**Stored items**
|---|
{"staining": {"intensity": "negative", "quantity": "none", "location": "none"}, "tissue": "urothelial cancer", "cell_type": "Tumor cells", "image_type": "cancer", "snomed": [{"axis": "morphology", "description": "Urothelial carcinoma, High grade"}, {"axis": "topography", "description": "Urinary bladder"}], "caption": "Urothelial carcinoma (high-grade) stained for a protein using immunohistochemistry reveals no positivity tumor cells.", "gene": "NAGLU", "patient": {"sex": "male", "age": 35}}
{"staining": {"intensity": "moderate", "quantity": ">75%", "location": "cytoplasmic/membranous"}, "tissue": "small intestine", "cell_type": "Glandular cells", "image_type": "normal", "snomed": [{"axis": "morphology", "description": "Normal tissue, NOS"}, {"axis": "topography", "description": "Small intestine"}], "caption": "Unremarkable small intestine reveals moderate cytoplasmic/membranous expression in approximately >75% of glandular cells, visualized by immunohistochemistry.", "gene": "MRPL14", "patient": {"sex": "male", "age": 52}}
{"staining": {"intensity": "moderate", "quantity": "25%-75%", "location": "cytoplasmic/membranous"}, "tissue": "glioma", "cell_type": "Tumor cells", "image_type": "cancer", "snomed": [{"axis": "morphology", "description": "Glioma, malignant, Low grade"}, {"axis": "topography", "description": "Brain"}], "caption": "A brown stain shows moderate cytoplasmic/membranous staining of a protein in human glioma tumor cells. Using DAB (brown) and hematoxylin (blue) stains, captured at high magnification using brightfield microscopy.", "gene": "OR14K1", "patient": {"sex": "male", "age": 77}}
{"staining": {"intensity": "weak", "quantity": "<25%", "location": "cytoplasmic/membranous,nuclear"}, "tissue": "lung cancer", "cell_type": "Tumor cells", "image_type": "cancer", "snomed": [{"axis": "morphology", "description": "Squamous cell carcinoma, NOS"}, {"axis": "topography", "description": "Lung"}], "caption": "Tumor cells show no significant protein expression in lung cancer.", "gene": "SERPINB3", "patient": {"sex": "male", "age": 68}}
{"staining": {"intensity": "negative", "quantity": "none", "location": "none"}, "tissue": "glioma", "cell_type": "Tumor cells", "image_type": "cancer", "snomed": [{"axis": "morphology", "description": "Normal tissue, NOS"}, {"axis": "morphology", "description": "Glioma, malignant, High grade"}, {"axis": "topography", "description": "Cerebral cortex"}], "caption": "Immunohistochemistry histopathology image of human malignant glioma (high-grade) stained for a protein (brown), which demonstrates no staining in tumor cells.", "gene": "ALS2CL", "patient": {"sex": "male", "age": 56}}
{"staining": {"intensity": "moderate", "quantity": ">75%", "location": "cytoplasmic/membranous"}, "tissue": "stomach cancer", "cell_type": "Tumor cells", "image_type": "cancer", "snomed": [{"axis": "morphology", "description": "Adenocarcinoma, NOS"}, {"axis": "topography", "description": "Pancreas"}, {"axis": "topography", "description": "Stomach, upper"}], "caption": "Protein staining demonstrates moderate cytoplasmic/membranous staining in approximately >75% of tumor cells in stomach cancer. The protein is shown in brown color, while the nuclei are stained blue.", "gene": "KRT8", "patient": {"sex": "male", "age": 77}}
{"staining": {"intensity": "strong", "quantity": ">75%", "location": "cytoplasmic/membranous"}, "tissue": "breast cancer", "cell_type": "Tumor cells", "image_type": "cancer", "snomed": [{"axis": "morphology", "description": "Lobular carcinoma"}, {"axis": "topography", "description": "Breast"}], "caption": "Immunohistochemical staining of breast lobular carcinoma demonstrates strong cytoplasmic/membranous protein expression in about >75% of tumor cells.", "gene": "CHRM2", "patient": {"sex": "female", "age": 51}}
|---|
Output exactly the span of lines beginning at the first line of the records and ending at the line that holds "cells show no", inclusive, with no other text.

{"staining": {"intensity": "negative", "quantity": "none", "location": "none"}, "tissue": "urothelial cancer", "cell_type": "Tumor cells", "image_type": "cancer", "snomed": [{"axis": "morphology", "description": "Urothelial carcinoma, High grade"}, {"axis": "topography", "description": "Urinary bladder"}], "caption": "Urothelial carcinoma (high-grade) stained for a protein using immunohistochemistry reveals no positivity tumor cells.", "gene": "NAGLU", "patient": {"sex": "male", "age": 35}}
{"staining": {"intensity": "moderate", "quantity": ">75%", "location": "cytoplasmic/membranous"}, "tissue": "small intestine", "cell_type": "Glandular cells", "image_type": "normal", "snomed": [{"axis": "morphology", "description": "Normal tissue, NOS"}, {"axis": "topography", "description": "Small intestine"}], "caption": "Unremarkable small intestine reveals moderate cytoplasmic/membranous expression in approximately >75% of glandular cells, visualized by immunohistochemistry.", "gene": "MRPL14", "patient": {"sex": "male", "age": 52}}
{"staining": {"intensity": "moderate", "quantity": "25%-75%", "location": "cytoplasmic/membranous"}, "tissue": "glioma", "cell_type": "Tumor cells", "image_type": "cancer", "snomed": [{"axis": "morphology", "description": "Glioma, malignant, Low grade"}, {"axis": "topography", "description": "Brain"}], "caption": "A brown stain shows moderate cytoplasmic/membranous staining of a protein in human glioma tumor cells. Using DAB (brown) and hematoxylin (blue) stains, captured at high magnification using brightfield microscopy.", "gene": "OR14K1", "patient": {"sex": "male", "age": 77}}
{"staining": {"intensity": "weak", "quantity": "<25%", "location": "cytoplasmic/membranous,nuclear"}, "tissue": "lung cancer", "cell_type": "Tumor cells", "image_type": "cancer", "snomed": [{"axis": "morphology", "description": "Squamous cell carcinoma, NOS"}, {"axis": "topography", "description": "Lung"}], "caption": "Tumor cells show no significant protein expression in lung cancer.", "gene": "SERPINB3", "patient": {"sex": "male", "age": 68}}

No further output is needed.